RECORDS SHOWN START

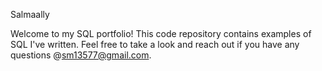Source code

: Salmaally

Welcome to my SQL portfolio! This code repository contains examples of SQL I've written. Feel free to take a look and reach out if you have any questions @sm13577@gmail.com.
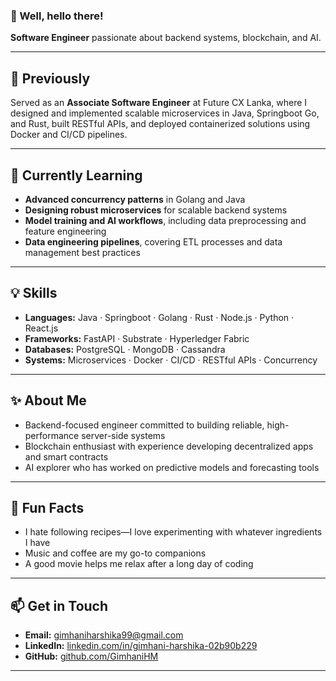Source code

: ### 👋 Well, hello there!

**Software Engineer** passionate about backend systems, blockchain, and AI.

---

## 🔭 Previously
Served as an **Associate Software Engineer** at Future CX Lanka, where I designed and implemented scalable microservices in Java, Springboot Go, and Rust, built RESTful APIs, and deployed containerized solutions using Docker and CI/CD pipelines.

---

## 🌱 Currently Learning
- **Advanced concurrency patterns** in Golang and Java  
- **Designing robust microservices** for scalable backend systems  
- **Model training and AI workflows**, including data preprocessing and feature engineering  
- **Data engineering pipelines**, covering ETL processes and data management best practices  

---

## 💡 Skills
- **Languages:** Java · Springboot · Golang · Rust · Node.js · Python · React.js
- **Frameworks:** FastAPI · Substrate · Hyperledger Fabric  
- **Databases:** PostgreSQL · MongoDB · Cassandra  
- **Systems:** Microservices · Docker · CI/CD · RESTful APIs · Concurrency

---

## ✨ About Me
- Backend-focused engineer committed to building reliable, high-performance server-side systems  
- Blockchain enthusiast with experience developing decentralized apps and smart contracts  
- AI explorer who has worked on predictive models and forecasting tools

---

## 🎯 Fun Facts
- I hate following recipes—I love experimenting with whatever ingredients I have  
- Music and coffee are my go-to companions  
- A good movie helps me relax after a long day of coding

---

## 📫 Get in Touch
- **Email:** gimhaniharshika99@gmail.com  
- **LinkedIn:** [linkedin.com/in/gimhani-harshika-02b90b229](https://www.linkedin.com/in/gimhani-harshika-02b90b229)  
- **GitHub:** [github.com/GimhaniHM](https://github.com/GimhaniHM)

---

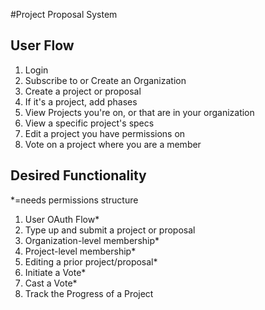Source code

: #Project Proposal System

## User Flow

1. Login
2. Subscribe to or Create an Organization
3. Create a project or proposal
4. If it's a project, add phases
5. View Projects you're on, or that are in your organization
6. View a specific project's specs
7. Edit a project you have permissions on
8. Vote on a project where you are a member


## Desired Functionality
*=needs permissions structure

1. User OAuth Flow*
2. Type up and submit a project or proposal
3. Organization-level membership*
4. Project-level membership*
5. Editing a prior project/proposal*
6. Initiate a Vote*
7. Cast a Vote*
8. Track the Progress of a Project





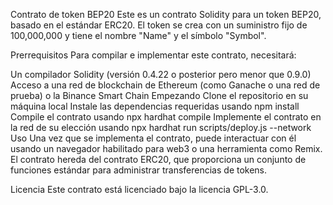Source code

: Contrato de token BEP20
Este es un contrato Solidity para un token BEP20, basado en el estándar ERC20. El token se crea con un suministro fijo de 100,000,000 y tiene el nombre "Name" y el símbolo "Symbol".

Prerrequisitos
Para compilar e implementar este contrato, necesitará:

Un compilador Solidity (versión 0.4.22 o posterior pero menor que 0.9.0)
Acceso a una red de blockchain de Ethereum (como Ganache o una red de prueba) o la Binance Smart Chain
Empezando
Clone el repositorio en su máquina local
Instale las dependencias requeridas usando npm install
Compile el contrato usando npx hardhat compile
Implemente el contrato en la red de su elección usando npx hardhat run scripts/deploy.js --network <network>
Uso
Una vez que se implementa el contrato, puede interactuar con él usando un navegador habilitado para web3 o una herramienta como Remix. El contrato hereda del contrato ERC20, que proporciona un conjunto de funciones estándar para administrar transferencias de tokens.

Licencia
Este contrato está licenciado bajo la licencia GPL-3.0.
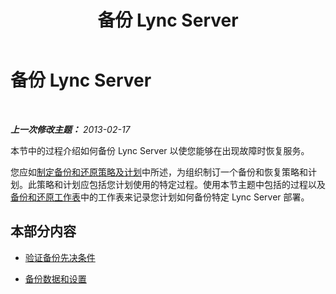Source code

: ﻿---
title: 备份 Lync Server
TOCTitle: 备份 Lync Server
ms:assetid: 9ae8ac63-7893-4524-9ebe-c44f8ba9ce41
ms:mtpsurl: https://technet.microsoft.com/zh-cn/library/Hh202182(v=OCS.15)
ms:contentKeyID: 52061077
ms.date: 05/19/2016
mtps_version: v=OCS.15
ms.translationtype: HT
---

# 备份 Lync Server

 

_**上一次修改主题：** 2013-02-17_

本节中的过程介绍如何备份 Lync Server 以使您能够在出现故障时恢复服务。

您应如[制定备份和还原策略及计划](lync-server-2013-developing-a-backup-and-restoration-strategy-and-plan.md)中所述，为组织制订一个备份和恢复策略和计划。此策略和计划应包括您计划使用的特定过程。使用本节主题中包括的过程以及[备份和还原工作表](lync-server-2013-backup-and-restoration-worksheets.md)中的工作表来记录您计划如何备份特定 Lync Server 部署。

## 本部分内容

  - [验证备份先决条件](lync-server-2013-verifying-backup-prerequisites.md)

  - [备份数据和设置](lync-server-2013-backing-up-data-and-settings.md)

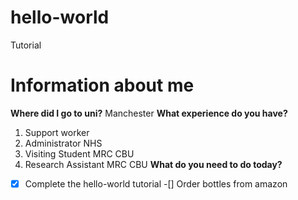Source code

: # hello-world
Tutorial
# Information about me
**Where did I go to uni?** Manchester
**What experience do you have?**
1. Support worker
2. Administrator NHS
3. Visiting Student MRC CBU
4. Research Assistant MRC CBU
**What do you need to do today?**
-[X] Complete the hello-world tutorial
-[] Order bottles from amazon
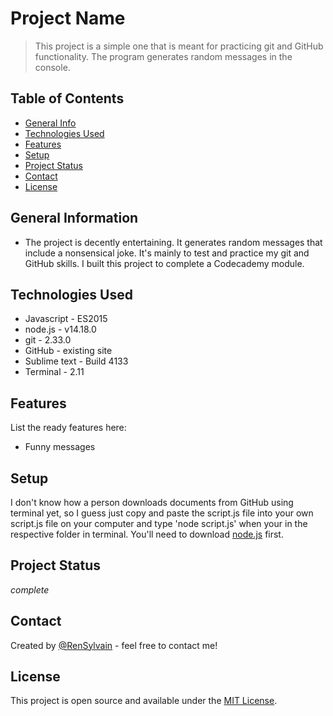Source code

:# Project Name
> This project is a simple one that is meant for practicing git and GitHub functionality. The program generates random messages in the console.

## Table of Contents
* [General Info](#general-information)
* [Technologies Used](#technologies-used)
* [Features](#Features)
* [Setup](#setup)
* [Project Status](#project-status)
* [Contact](#contact)
* [License](#license)


## General Information
- The project is decently entertaining. It generates random messages that include a nonsensical joke. It's mainly to test and practice my git and GitHub skills. I built this project to complete a Codecademy module.


## Technologies Used
- Javascript - ES2015
- node.js - v14.18.0
- git - 2.33.0
- GitHub - existing site
- Sublime text - Build 4133
- Terminal - 2.11


## Features
List the ready features here:
- Funny messages


## Setup
I don't know how a person downloads documents from GitHub using terminal yet, so I guess just copy and paste the script.js file into your own script.js file on your computer and type 'node script.js' when your in the respective folder in terminal. You'll need to download [node.js](https://nodejs.org/en/) first. 


## Project Status
_complete_


## Contact
Created by [@RenSylvain](https://github.com/RenSylvain) - feel free to contact me!



## License
This project is open source and available under the [MIT License](https://en.wikipedia.org/wiki/MIT_License).
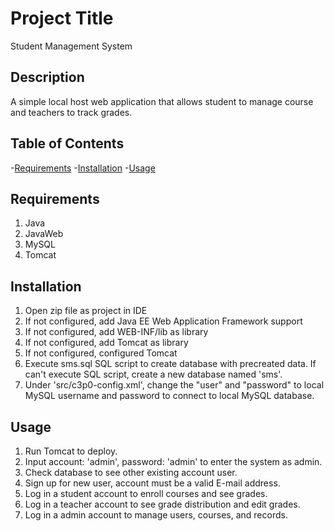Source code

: # Project Title

Student Management System

## Description

A simple local host web application that allows student to manage course and teachers to track grades.

## Table of Contents
-[Requirements](#requirements)
-[Installation](#installation)
-[Usage](#usage)

## Requirements
1. Java
2. JavaWeb
3. MySQL
4. Tomcat

## Installation

1. Open zip file as project in IDE
2. If not configured, add Java EE Web Application Framework support
3. If not configured, add WEB-INF/lib as library
4. If not configured, add Tomcat as library
5. If not configured, configured Tomcat 
6. Execute sms.sql SQL script to create database with precreated data. If can't execute SQL script, create a new database named 'sms'.
7. Under 'src/c3p0-config.xml', change the "user" and "password" to local MySQL username and password to connect to local MySQL database. 

## Usage
1. Run Tomcat to deploy.
2. Input account: 'admin', password: 'admin' to enter the system as admin.
3. Check database to see other existing account user.
4. Sign up for new user, account must be a valid E-mail address.
5. Log in a student account to enroll courses and see grades.
6. Log in a teacher account to see grade distribution and edit grades.
7. Log in a admin account to manage users, courses, and records.
 

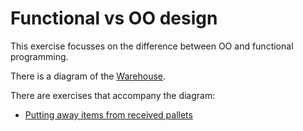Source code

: Functional vs OO design
=======================

This exercise focusses on the difference between OO and functional programming.

There is a diagram of the [Warehouse](./warehouse.md).

There are exercises that accompany the diagram:

 - [Putting away items from received pallets](./exercise1.md)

RECORDS SHOWN END

Copy the records word for word, starting at the line containing "de token BEP20" and ending after the line containing "Este es un contrato".

RESULT BELOW —
: Contrato de token BEP20
Este es un contrato Solidity para un token BEP20, basado en el estándar ERC20. El token se crea con un suministro fijo de 100,000,000 y tiene el nombre "Name" y el símbolo "Symbol".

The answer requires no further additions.